**Supplied material:**
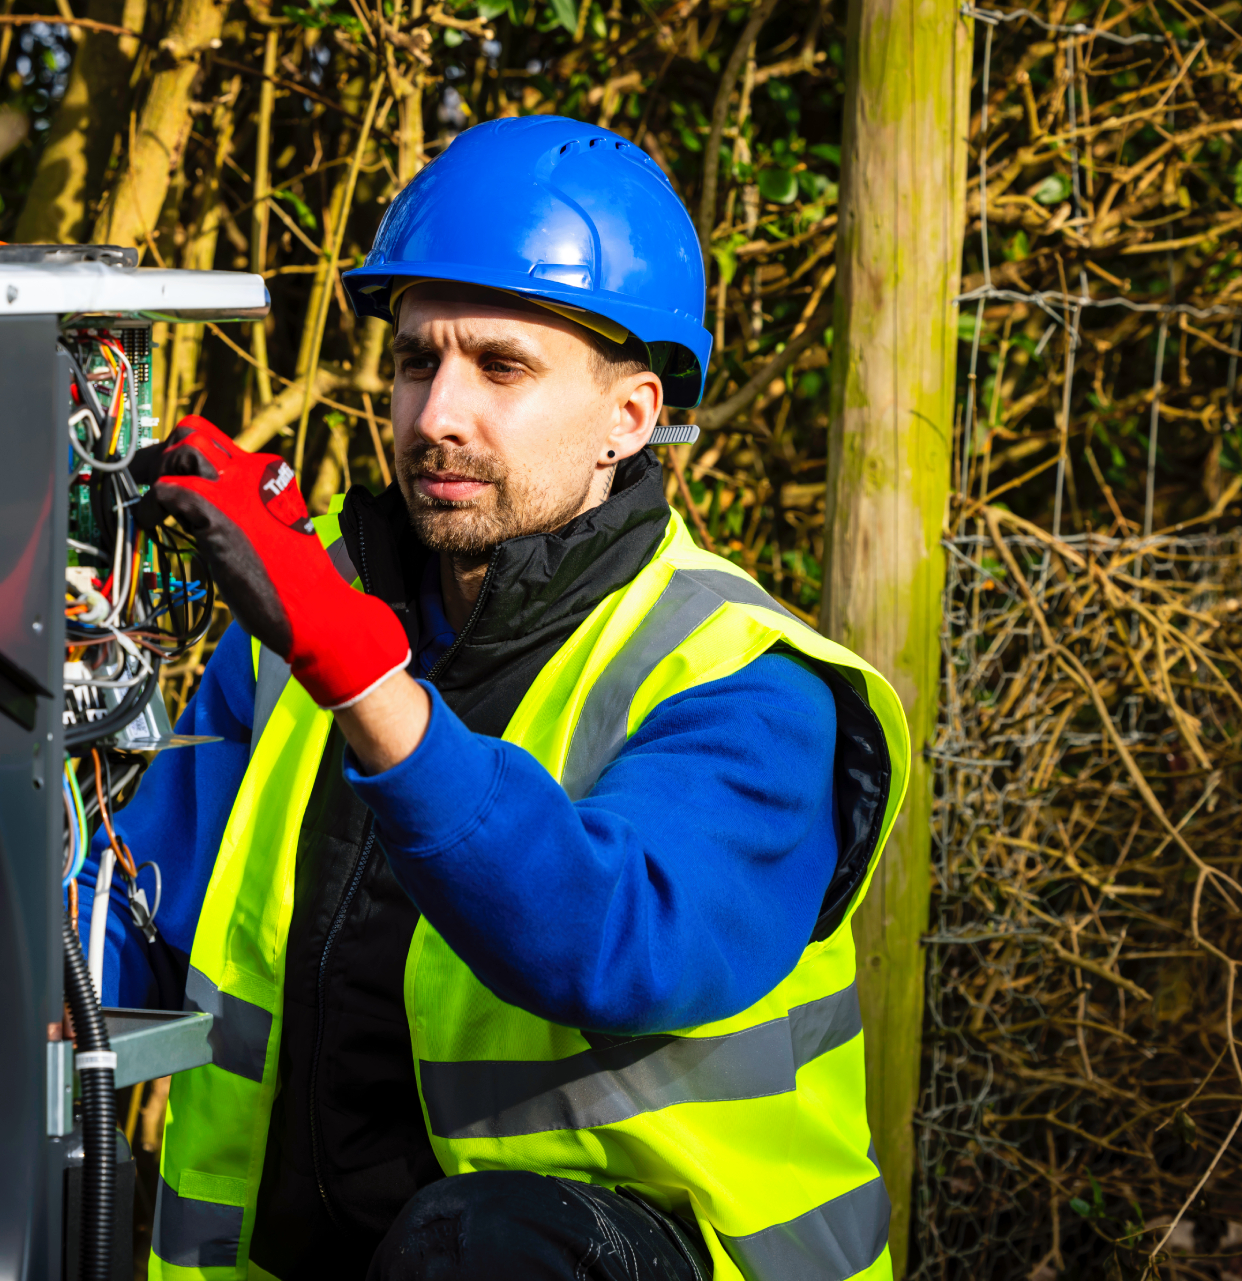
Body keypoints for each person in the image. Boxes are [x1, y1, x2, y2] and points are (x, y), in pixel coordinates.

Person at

...

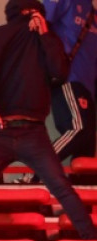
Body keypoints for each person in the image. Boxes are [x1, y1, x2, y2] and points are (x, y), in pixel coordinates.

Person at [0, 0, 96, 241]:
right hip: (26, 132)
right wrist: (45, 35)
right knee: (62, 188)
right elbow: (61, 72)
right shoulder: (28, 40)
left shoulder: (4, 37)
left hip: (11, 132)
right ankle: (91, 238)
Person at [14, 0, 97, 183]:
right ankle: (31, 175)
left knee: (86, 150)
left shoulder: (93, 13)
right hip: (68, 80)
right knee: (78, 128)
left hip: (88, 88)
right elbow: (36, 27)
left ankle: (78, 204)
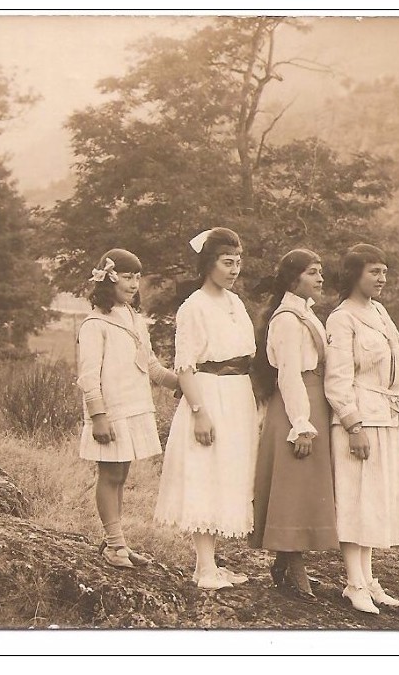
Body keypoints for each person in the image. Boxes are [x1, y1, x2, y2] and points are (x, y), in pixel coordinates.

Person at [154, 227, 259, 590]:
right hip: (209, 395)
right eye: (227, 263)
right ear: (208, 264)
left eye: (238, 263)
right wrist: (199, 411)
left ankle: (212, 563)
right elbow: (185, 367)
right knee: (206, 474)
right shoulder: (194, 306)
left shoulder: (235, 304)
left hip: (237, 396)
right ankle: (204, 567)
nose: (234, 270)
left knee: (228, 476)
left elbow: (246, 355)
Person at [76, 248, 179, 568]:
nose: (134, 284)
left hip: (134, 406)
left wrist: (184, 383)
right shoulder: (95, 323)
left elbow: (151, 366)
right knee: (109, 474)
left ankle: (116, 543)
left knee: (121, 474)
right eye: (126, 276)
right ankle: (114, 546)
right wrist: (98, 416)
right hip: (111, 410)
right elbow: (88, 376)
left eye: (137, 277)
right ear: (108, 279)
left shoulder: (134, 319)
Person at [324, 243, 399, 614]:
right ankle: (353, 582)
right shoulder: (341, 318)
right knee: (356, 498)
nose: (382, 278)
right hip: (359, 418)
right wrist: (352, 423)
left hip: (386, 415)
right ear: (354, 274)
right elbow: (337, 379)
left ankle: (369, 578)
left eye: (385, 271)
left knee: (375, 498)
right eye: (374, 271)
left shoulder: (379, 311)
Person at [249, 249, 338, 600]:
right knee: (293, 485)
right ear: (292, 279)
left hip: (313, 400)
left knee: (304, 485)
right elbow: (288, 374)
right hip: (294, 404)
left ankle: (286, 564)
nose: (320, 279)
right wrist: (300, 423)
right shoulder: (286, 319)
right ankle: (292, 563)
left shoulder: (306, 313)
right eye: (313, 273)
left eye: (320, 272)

==

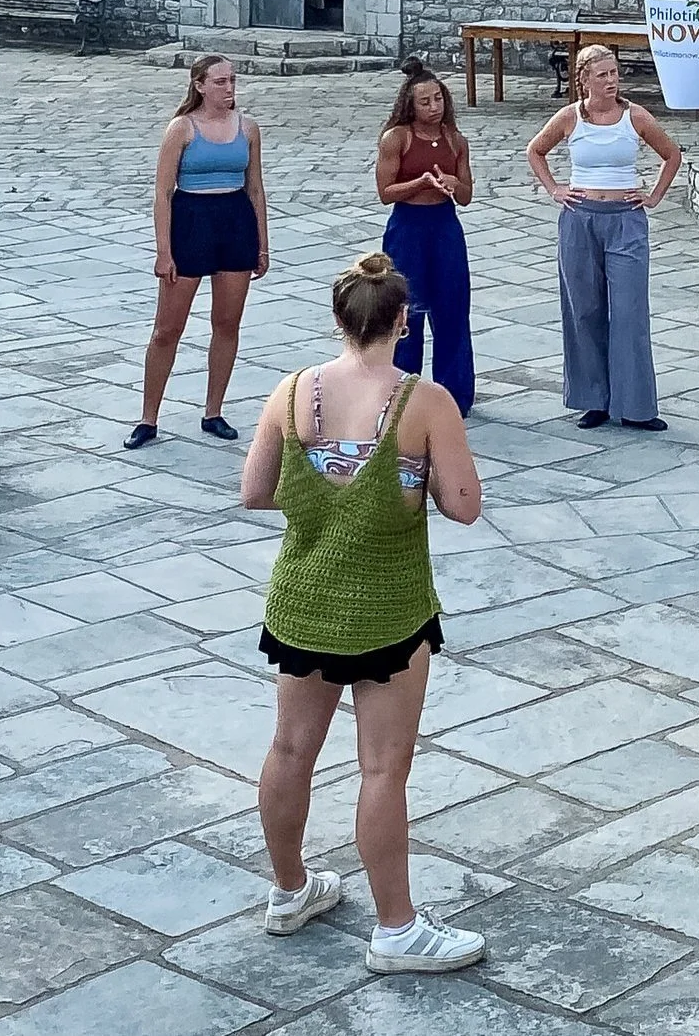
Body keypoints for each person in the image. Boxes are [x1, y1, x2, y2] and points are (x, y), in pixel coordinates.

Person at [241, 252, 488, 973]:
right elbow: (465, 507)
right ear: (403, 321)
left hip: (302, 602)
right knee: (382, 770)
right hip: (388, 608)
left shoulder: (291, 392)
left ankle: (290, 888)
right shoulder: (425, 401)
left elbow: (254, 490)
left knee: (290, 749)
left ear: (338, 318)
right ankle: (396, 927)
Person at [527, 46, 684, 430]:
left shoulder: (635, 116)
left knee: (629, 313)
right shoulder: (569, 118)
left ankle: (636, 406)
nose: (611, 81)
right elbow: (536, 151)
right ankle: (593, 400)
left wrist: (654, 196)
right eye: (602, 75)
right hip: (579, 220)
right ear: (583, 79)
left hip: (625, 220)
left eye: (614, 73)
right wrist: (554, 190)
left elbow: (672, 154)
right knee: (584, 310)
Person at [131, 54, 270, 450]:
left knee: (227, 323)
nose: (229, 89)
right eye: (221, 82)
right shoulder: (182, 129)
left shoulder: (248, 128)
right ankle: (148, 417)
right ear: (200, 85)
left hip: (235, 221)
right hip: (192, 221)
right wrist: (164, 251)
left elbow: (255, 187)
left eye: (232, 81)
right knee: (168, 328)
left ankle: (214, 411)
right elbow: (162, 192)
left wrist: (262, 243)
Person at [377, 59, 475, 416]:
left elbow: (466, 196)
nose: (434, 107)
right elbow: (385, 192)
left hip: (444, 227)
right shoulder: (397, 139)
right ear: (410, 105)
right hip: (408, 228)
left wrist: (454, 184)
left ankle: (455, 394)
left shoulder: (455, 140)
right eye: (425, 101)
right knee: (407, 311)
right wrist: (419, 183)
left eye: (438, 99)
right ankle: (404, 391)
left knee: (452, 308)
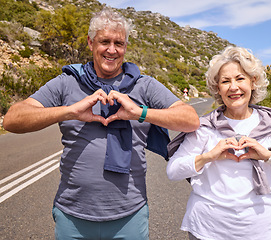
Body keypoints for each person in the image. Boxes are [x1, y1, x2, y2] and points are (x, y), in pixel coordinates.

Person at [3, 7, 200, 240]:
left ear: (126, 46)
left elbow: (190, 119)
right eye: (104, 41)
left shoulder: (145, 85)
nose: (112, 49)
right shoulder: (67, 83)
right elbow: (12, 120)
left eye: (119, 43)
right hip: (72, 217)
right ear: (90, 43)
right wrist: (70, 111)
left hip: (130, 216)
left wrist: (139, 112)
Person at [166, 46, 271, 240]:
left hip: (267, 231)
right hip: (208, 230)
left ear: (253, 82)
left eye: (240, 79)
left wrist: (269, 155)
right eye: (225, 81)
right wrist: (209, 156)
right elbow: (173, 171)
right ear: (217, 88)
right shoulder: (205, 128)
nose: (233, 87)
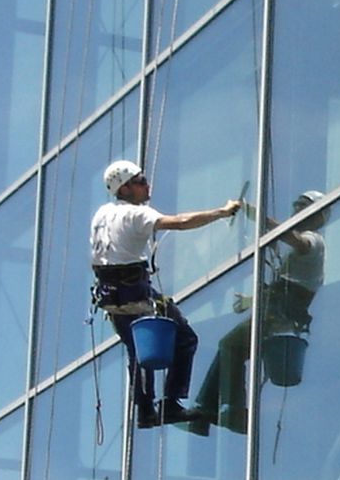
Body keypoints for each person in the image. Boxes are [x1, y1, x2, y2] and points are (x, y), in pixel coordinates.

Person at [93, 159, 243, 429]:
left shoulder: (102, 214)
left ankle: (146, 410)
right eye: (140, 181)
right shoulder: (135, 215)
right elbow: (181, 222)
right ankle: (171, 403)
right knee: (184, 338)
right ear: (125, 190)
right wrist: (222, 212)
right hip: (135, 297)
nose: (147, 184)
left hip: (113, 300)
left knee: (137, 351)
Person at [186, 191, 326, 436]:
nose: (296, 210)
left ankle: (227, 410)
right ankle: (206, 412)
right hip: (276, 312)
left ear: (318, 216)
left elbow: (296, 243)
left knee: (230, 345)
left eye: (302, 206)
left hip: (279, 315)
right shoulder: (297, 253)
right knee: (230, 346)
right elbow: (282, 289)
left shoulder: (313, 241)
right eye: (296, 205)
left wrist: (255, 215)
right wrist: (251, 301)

**Required work:** All that is needed is the exact run of lines above from the line containing "nose: (234, 270)" through the line containing "right ear: (354, 274)", both of them included.

**Result of the task:**
nose: (234, 270)
left knee: (228, 476)
left elbow: (246, 355)
Person at [76, 248, 179, 568]:
nose: (134, 284)
left hip: (134, 406)
left wrist: (184, 383)
right shoulder: (95, 323)
left elbow: (151, 366)
right knee: (109, 474)
left ankle: (116, 543)
left knee: (121, 474)
right eye: (126, 276)
right ankle: (114, 546)
right wrist: (98, 416)
right hip: (111, 410)
right elbow: (88, 376)
left eye: (137, 277)
right ear: (108, 279)
left shoulder: (134, 319)
Person at [324, 243, 399, 614]:
right ankle: (353, 582)
right shoulder: (341, 318)
right knee: (356, 498)
nose: (382, 278)
right hip: (359, 418)
right wrist: (352, 423)
left hip: (386, 415)
right ear: (354, 274)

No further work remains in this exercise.